Electrical characterization

Figure 4 shows the dependence of sheet resistance on film thickness, annealing temperature and time. Films annealed for 20 min give the lowest resistivity and show the same trend as those annealed for 30 min whilst the as-deposited resistivity versus thickness trend is similar to films annealed for 10 min. Results here show that annealing in FG lowers the resistivity. The lowest resistivity of approximately 4 × 10−4 Ωcm is for the 40-nm film annealed for 20 min. The highest resistivity value for the annealed samples is for the 20-nm film annealed for 10 min.

Fig. 4
figure 4

Variation of resistivity with ITO film thickness for (a) as-deposited/room temperature (RT) (b) annealed films for 10, 20 and 30 min

Film morphology and roughness

Effect of substrate on ultra-thin ITO films

Figure 5 shows results from SEM scans showing the surface morphology for both 10 and 20 nm as-deposited ITO films. Figure 5a–c shows that the film surface is relatively smooth and predominantly amorphous in nature. Figure 5d shows signs of grains development. The AFM analysis results are shown in Fig. 6.

INSTRUCTION 1 »
Copy the records word for word, from their first line through the line that contains "list Depuração pode".

MATERIAL TO PROCESS »

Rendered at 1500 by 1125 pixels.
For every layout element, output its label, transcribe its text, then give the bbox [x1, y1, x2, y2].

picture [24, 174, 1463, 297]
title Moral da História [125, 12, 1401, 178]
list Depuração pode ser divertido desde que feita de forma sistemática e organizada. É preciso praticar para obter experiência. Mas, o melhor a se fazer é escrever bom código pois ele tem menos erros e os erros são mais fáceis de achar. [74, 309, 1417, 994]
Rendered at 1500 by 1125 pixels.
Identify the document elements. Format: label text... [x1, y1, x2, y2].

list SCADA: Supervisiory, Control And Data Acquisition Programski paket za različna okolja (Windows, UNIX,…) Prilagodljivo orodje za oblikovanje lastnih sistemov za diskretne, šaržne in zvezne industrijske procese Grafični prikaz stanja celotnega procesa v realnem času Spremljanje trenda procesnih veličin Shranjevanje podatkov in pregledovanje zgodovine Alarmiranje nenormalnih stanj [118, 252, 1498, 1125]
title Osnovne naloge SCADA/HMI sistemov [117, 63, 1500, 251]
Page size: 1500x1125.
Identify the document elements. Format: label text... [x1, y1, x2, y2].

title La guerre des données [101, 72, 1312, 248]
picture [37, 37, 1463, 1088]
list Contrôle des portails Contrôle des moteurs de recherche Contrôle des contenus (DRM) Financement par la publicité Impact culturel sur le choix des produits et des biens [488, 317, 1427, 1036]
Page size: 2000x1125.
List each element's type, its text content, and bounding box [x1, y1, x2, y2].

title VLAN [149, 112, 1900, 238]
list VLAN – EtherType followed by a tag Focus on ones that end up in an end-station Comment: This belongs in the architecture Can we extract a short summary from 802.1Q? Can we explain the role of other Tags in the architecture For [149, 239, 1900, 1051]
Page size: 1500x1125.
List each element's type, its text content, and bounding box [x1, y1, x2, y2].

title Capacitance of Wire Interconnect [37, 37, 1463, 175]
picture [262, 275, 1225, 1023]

INSTRUCTION 2 »
List every annealing duration given in the ITO film text.

RESPONSE 1 »
Rendered at 1500 by 1125 pixels.
For every layout element, output its label, transcribe its text, then give the bbox [x1, y1, x2, y2].

picture [24, 174, 1463, 297]
title Moral da História [125, 12, 1401, 178]
list Depuração pode ser divertido desde que feita de forma sistemática e organizada. É preciso praticar para obter experiência. Mas, o melhor a se fazer é escrever bom código pois ele tem menos erros e os erros são mais fáceis de achar. [74, 309, 1417, 994]

RESPONSE 2 »
10 min, 20 min, 30 min